## DIRECTIONS FOR THIS TASK
Copy out every line of text in all of the data below without any changes, and leave the pictures out of your answer.

## DATA PROVIDED
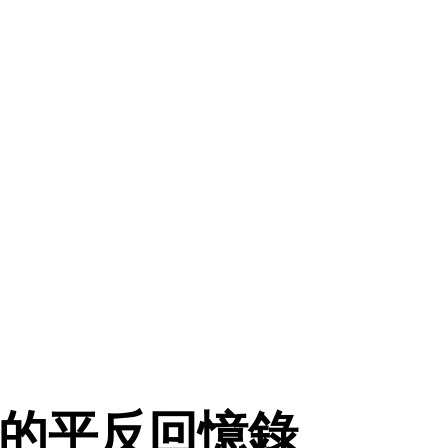
年的平反回憶錄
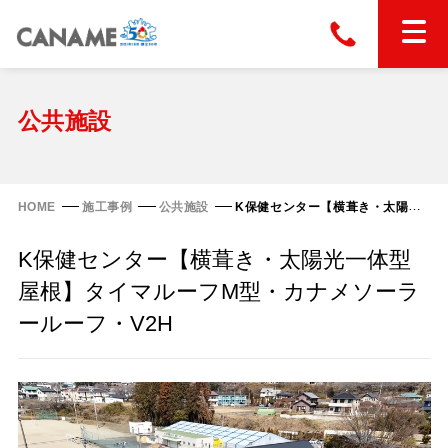
本社
028-663-6300
（受付時間 8:30〜17:30）
ホーム
公共施設
東京
03-6866-0091
（受付時間 8:30〜17:30）
金属屋根製品
HOME
施工事例
公共施設
K保健センター【横葺き・太陽光一体型屋根】タイマルーフM型・カナメソーラールーフ・V2H
縦葺き屋根
K保健センター【横葺き・太陽光一体型
屋根の改修
スタンディングロック
屋根】タイマルーフM型・カナメソーラ
横葺き屋根
ールーフ・V2H
富士ライン55
カナディー
施工事例
金属瓦
フリーハットⅡ型
タイマルーフ M型
カナメルーフ
FHR-2000
通気断熱工法
タイマルーフ F25
技術情報
洋瓦王(ヨウガオウ)
フラットライン
Vi65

## RESULT
年的平反回憶錄
本社
028-663-6300
（受付時間 8:30〜17:30）
ホーム
公共施設
東京
03-6866-0091
（受付時間 8:30〜17:30）
金属屋根製品
HOME
施工事例
公共施設
K保健センター【横葺き・太陽光一体型屋根】タイマルーフM型・カナメソーラールーフ・V2H
縦葺き屋根
K保健センター【横葺き・太陽光一体型
屋根の改修
スタンディングロック
屋根】タイマルーフM型・カナメソーラ
横葺き屋根
ールーフ・V2H
富士ライン55
カナディー
施工事例
金属瓦
フリーハットⅡ型
タイマルーフ M型
カナメルーフ
FHR-2000
通気断熱工法
タイマルーフ F25
技術情報
洋瓦王(ヨウガオウ)
フラットライン
Vi65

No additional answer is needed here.